◆ Tarefa curta A ◆
Responda a estas perguntas com base no texto sobre Mouchette.org:
(i) Sob a ótica de qual autor a participação é entendida como "substância" da proposta de arte?
(ii) Em que ano a menina Mouchette surge na literatura de George Bernanos?
(iii) Em 1996, em que cidade a menina diz residir?
◆ Tarefa curta B ◆
Reescreva como lista o parágrafo do texto sobre Mouchette.org que começa com "Em 1967, ainda sem completar", mantendo os fatos principais.
◆ Tarefa curta C ◆
Dê seguimento ao texto sobre Mouchette.org a partir do ponto em que ele para.

◆ Texto extraído ◆
---
Collaboration as Substance of the Art Proposal: Multiples Retaken in “Mouchette.org”
Abstract: Through the Martine Neddam’s work of net.art “Mouchette.org” (1996), we think the importance of the activity of the participator for the art work. Under the perspective of Paul Virilio, we propose the understanding of participation as a “substance” of the art proposal and ask for the consequences, or “accidents”, resulting from the inclusion of this feature in the processes of art.
Keywords:Mouchette.org; Substance; Accident; Participation.
Resumo: Através do trabalho de net.art “Mouchette.org” (1996), de Martine Neddam, pensamos, nesse texto, a importância da atividade do participador para o trabalho de arte. Sob a ótica de Paul Virilio, apontamos para o entendimento da participação como “substância” da proposta de arte e perguntamos pelas consequências, ou, “acidentes”, decorrentes da inclusão dessa característica nos processos de arte.
Palavras-chave: Mouchette.org; Substância; Acidente; Participação.
“Como podemos saber quem somos quando nossos pontos de vista e as nossas escolhas forem assistidos por computador e distribuídos em grandes bases de dados no espaço e tempo virtuais?” (KERCKHOVE, 2009, p. 203).
Por que Mouchette não morre?
Em 1947 a menina Mouchette surge nas páginas da literatura de George Bernanos. Seus desafortunados passos pela narrativa mostram uma comunidade sádica, uma família movediça e um descrédito no humano que a levam ao suicídio. Mesmo assim, Mouchette não morre.
Em 1967, ainda sem completar seus 13 anos de idade, ela ressurge, em movimento, pela direção de Robert Bresson. Agora com um rosto, encarnada e exposta como algo real, sua história ganha uma sobrevida. Nesse segundo momento, a personagem não apresenta apenas um retorno ou uma retomada, mas sim um desdobramento mais variado. Mouchette, ao ser posta nas telas do cinema, é entregue, simultaneamente, para a interpretação da câmera, da adaptação de roteiro e da atriz que lhe confere imagem e carne. Cada uma dessas subcamadas é parte dos alicerces que “continuam” a primeira Mouchette. Ao cerrar a tela, com 78 minutos, apesar de o texto dizer e da imagem mostrar, a morte insiste em não se consumar. Em 1996 Mouchette torna-se artista. Ainda próxima dos 13 anos e sem saber o melhor modo de cometer suicídio quando completar a idade final,[1] a menina diz residir em Amsterdã e ser artista. Na homepage encontramos a fotografia da criança cabisbaixa, no canto superior esquerdo, [2] uma imagem de flor como pano de fundo e ilustrações de moscas toscamente recortadas e animadas, há links através dos quais podemos procurar informações sobre a suposta artista.
---
◆ Listagem ◆
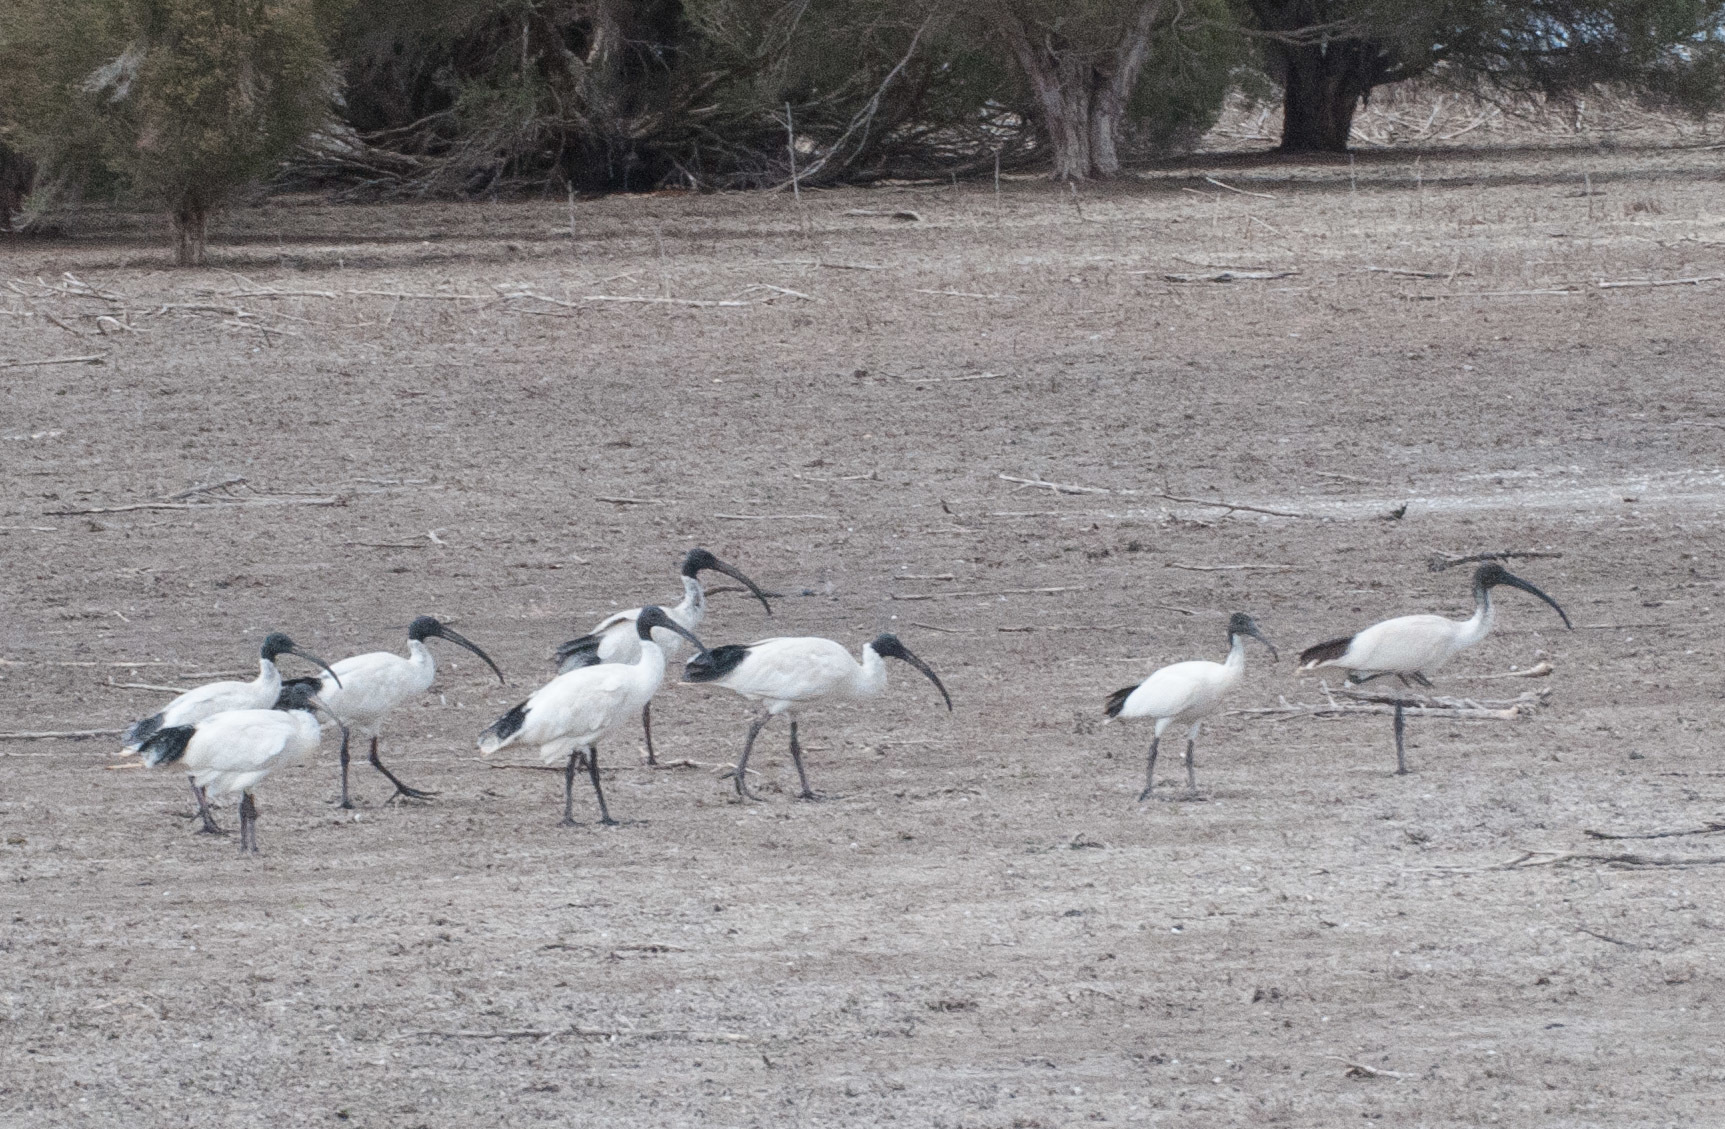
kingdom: Animalia
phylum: Chordata
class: Aves
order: Pelecaniformes
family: Threskiornithidae
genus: Threskiornis
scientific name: Threskiornis molucca
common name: Australian white ibis
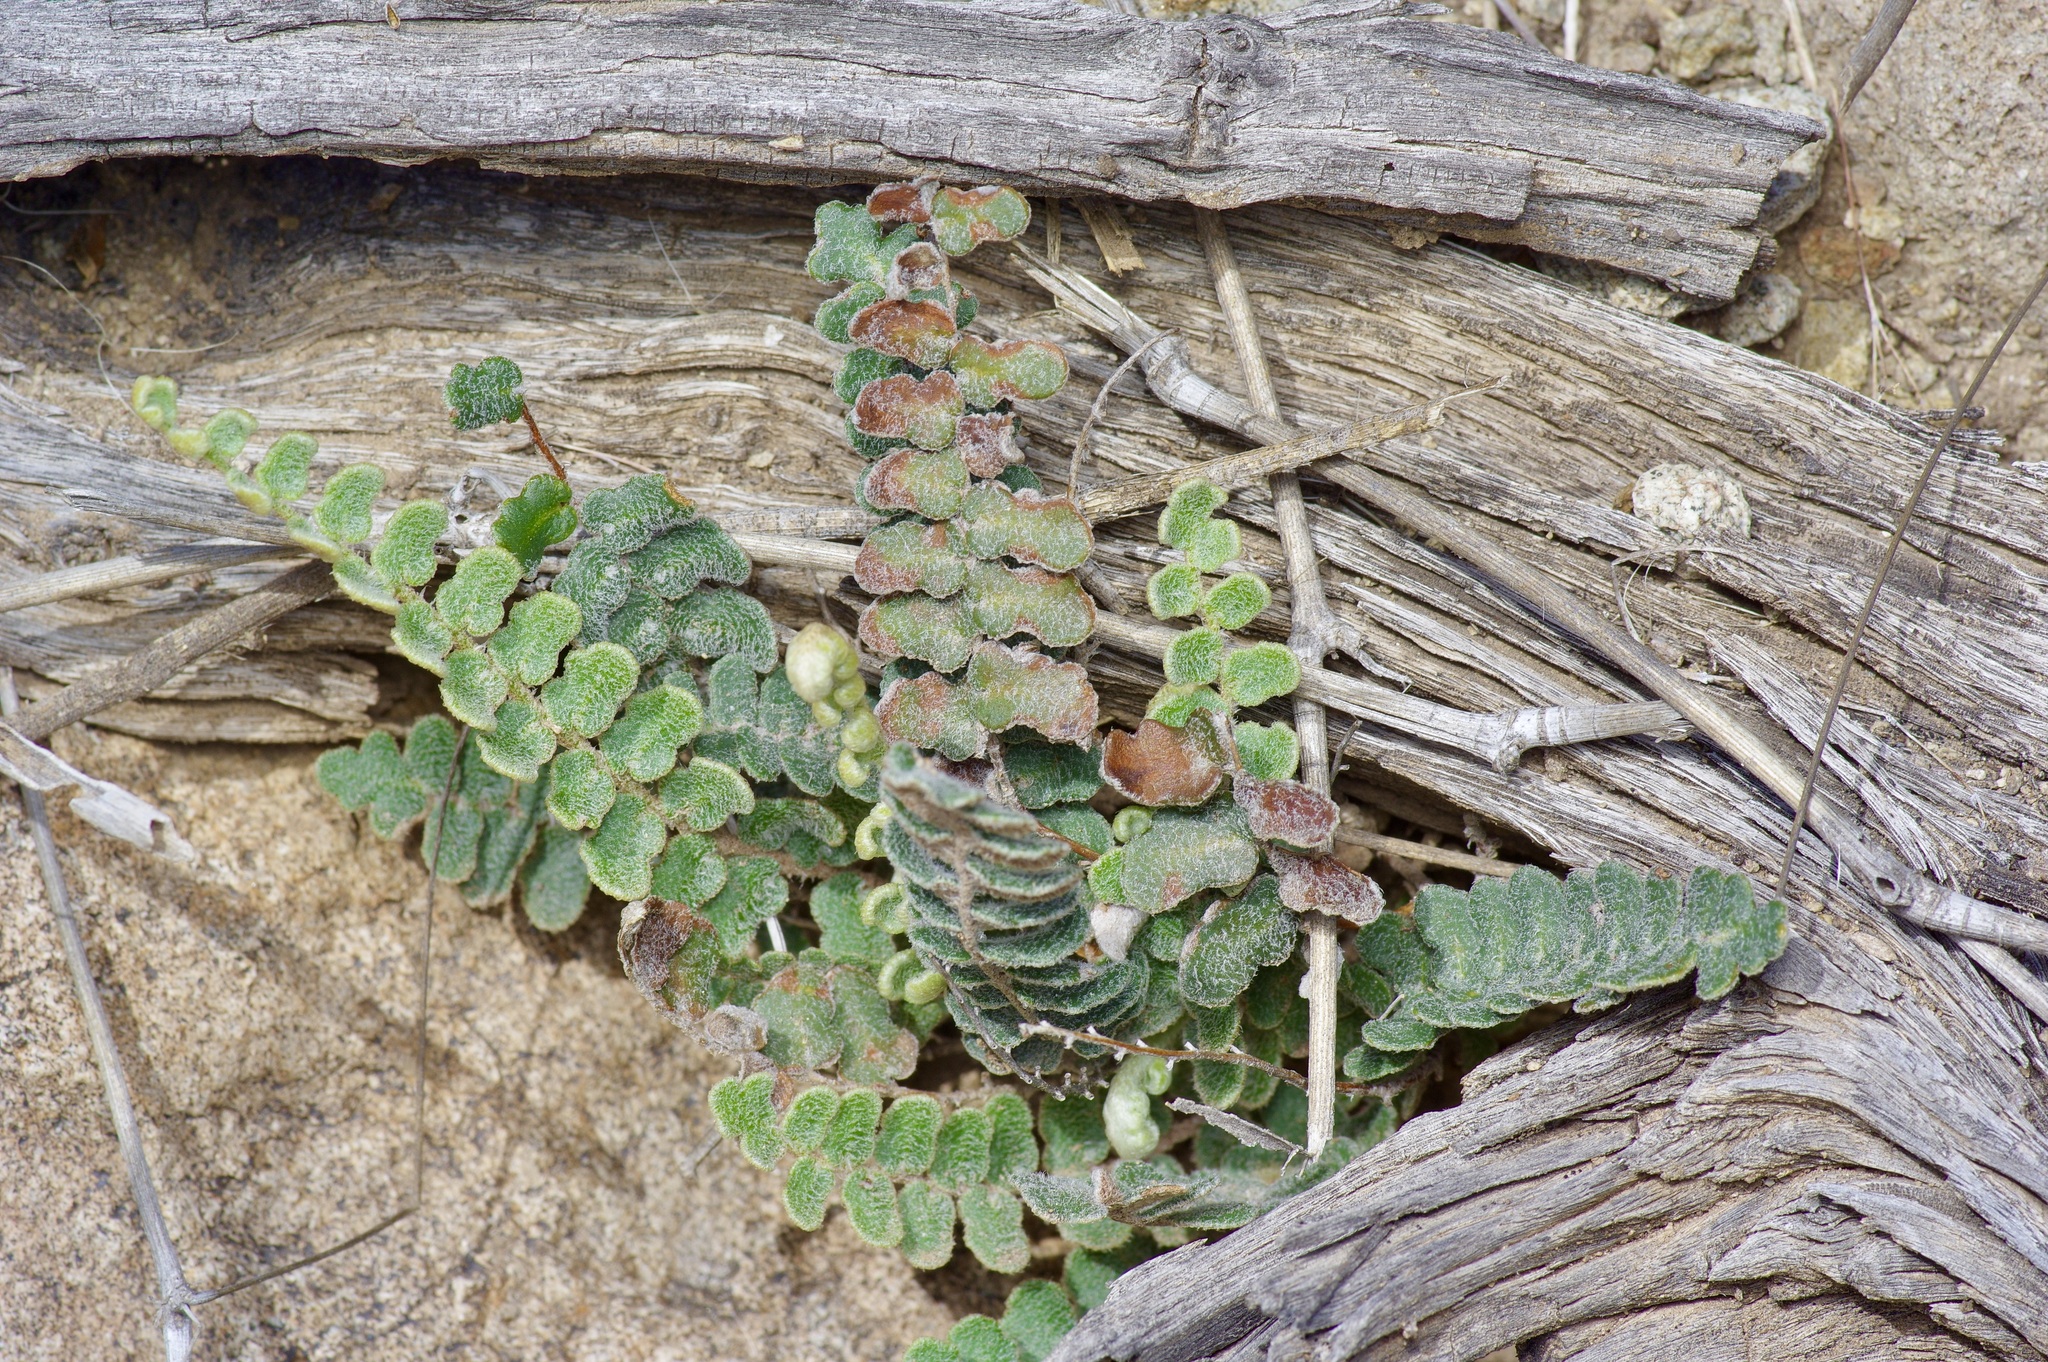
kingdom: Plantae
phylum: Tracheophyta
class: Polypodiopsida
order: Polypodiales
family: Pteridaceae
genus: Astrolepis
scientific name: Astrolepis cochisensis
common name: Scaly cloak fern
---
◆ Resposta A ◆
(i) Paul Virilio.
(ii) Em 1947.
(iii) Em Amsterdã.

◆ Resposta B ◆
- Em 1967, ainda sem completar 13 anos, Mouchette ressurge no cinema, dirigida por Robert Bresson, e ganha rosto e corpo.
- A personagem não apenas retorna. Ela se desdobra ao ser entregue à interpretação da câmera, à adaptação do roteiro e à atriz, camadas que "continuam" a primeira Mouchette.
- Ao fim dos 78 minutos do filme, embora o texto diga e a imagem mostre, a morte não se consuma.
- Em 1996, Mouchette torna-se artista. Ainda próxima dos 13 anos e sem saber o melhor modo de cometer suicídio ao completar a idade final, ela diz morar em Amsterdã e ser artista.
- A homepage traz a foto da criança cabisbaixa no canto superior esquerdo, uma flor como pano de fundo, ilustrações de moscas toscamente recortadas e animadas e links para buscar informações sobre a suposta artista.

◆ Resposta C ◆
Dizemos “suposta” apenas ao observar o contexto no qual “Mouchette.org” é aberto para o acesso público. Em 1996 a página era, evidentemente, uma referência à personagem já consagrada. No entanto, apenas esse fato era uma evidência. Dificilmente uma menina de quase 13 havia aberto a página, embora o tratamento das imagens levasse para a crueza de um esforço infantil: ilustrações e desenhos esquemáticos, cores, molduras, recortes e sobreposições secos e sem gradações. Não havia qualquer menção de créditos e mesmo o currículo que pode ser encontrado na página, apresentava a personagem como artista, sem conexões que pudessem levar aos adultos por trás da produção. Diante da ausência dessas informações, o conteúdo de “Mouchette.org” tornou-se controverso. A mistura de uma figura infantil não “interpretada” ou não cerceada por uma margem ficcional bem definida, com alusões sexuais e funestas reverberou críticas e agregou fãs massivamente, até a revelação do nome da autora por trás da produção, em 2010 (DEKKER, 2014). “Mouchette.org” é um dos poucos trabalhos surgidos na primeira fase da net.art, conhecida como “fase heroica”, a permanecer online e disponível para o acesso constantemente (Idem, 2014). Martine Neddam, artista que assina o trabalho, tornou-se conhecida por criar o que chama de “personas virtuais”.[3] No caso de “Mouchette.org”, Neddam tomou a consagrada personagem nascida de Bernanos para servir de atrativo num jogo com as capacidades comunicativa e expressiva dos frequentadores do, então recente, ciberespaço.[4]
Através dos links na página inicial do site é possível acessar desde o currículo da personagem e imagem de sua residência em Amsterdã, passando por peças de arte de sua autoria e páginas aparentemente desgarradas dos demais conteúdos, até formulários para contatar a “artista”, sitesinspirados em “Mouchette.org” e redes de discussão/divulgação sobre arte na Rede. Cada uma dessas possibilidades traz interesses específicos para a discussão, mas todas compartilham a importância central da participação do usuário da Rede.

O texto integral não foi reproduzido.